The experience with my current organization has taught me that you can have the best community tools at your disposal but without executive alignment you will be doomed to fail the moment a resource or priority conflict arises within the organization. Community can be isolated and vulnerable to executive shifts and changes. Even with a leadership environment that insulates and protects community there is only so long you can make it before the winds of change WILL inflate the sails potentially leaving you without a dock to weather the storm in.
I’ve been promoted to a role in content strategy which allows me the opportunity to develop new skills in the content realm which are complementary to my work in community. As much as I enjoy what I do in my current role – my heart belongs to community. I am actively looking for my next opportunity and seem to be entering an interesting phase of my career. I’ve accumulated extensive experience, I’ve been honored to work with amazing companies, and the opportunities I’ve had I am humbled and incredibly grateful for.
As a candidate you feel like this is all building a case for what you can bring to an organization who has a gap they would like to fill with someone who has a community background. However, the feedback I’ve received after being a finalist for several positions is that I am “too senior” for the role. This may be a combination of the experience on my resume and that I don’t hide the fact I am looking to move to an organization who a) wants someone to lead an award winning community program and b) wants someone who has the desire to move up the leadership ladder.

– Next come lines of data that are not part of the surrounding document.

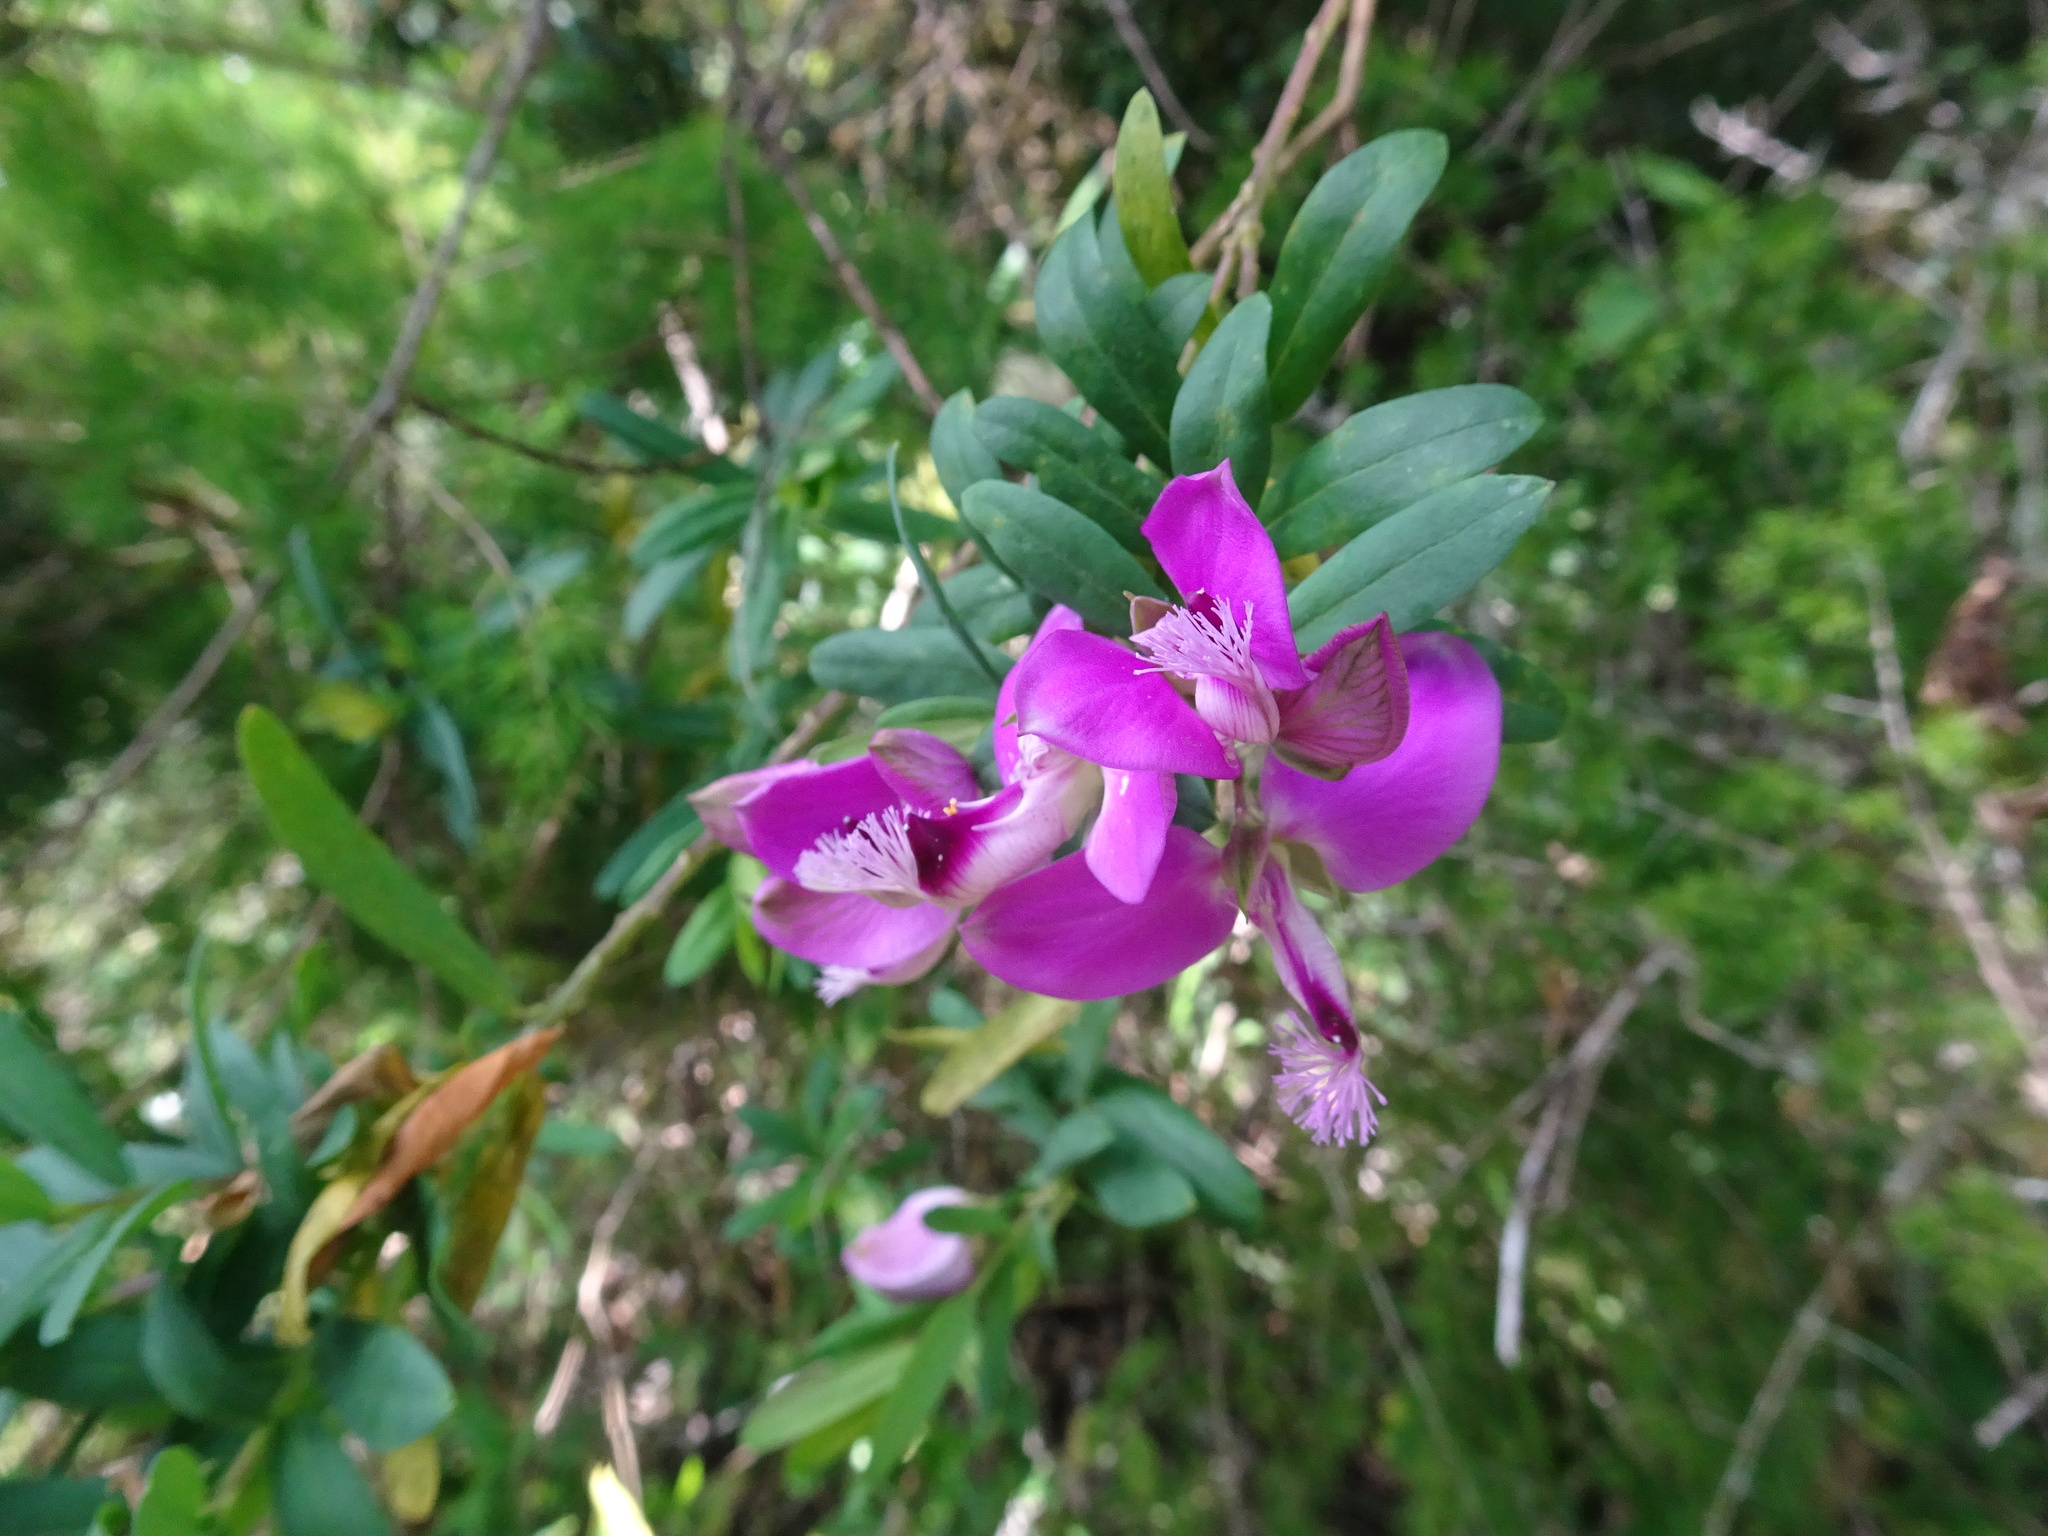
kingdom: Plantae
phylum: Tracheophyta
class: Magnoliopsida
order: Fabales
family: Polygalaceae
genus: Polygala
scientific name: Polygala myrtifolia
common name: Myrtle-leaf milkwort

The concern that stems from this discovery during my search for a new opportunity is that companies are relying on junior candidates to support their community efforts. This isn’t a negative when that person is working on day to day administration or is super self motivated to seek out support and answers. However, when you consider the business impacts that are involved – platform & project management, stakeholder expectation management, executive influence, budget, ALL the strategic work that community entails – there is concern that companies still in 2019 don’t quite understand the importance … and VALUE… of senior leaders for their community efforts.
Yes, we as community professionals are making inroads in our field. There is a burgeoning awareness of what we do. However this field is still nascent and there continues to be a need for education to ensure that organizations understand the value of our talent. This can be emotionally exhausting especially when it’s happening during a job search but it’s important work that has to be done to help set the stage for those who come into this field after us.
If you’re interested in learning more about why this is a concern please take the time to read the 2019 State of Community report. The SOCM report is compiled by dedicated research team at The Community Roundtable.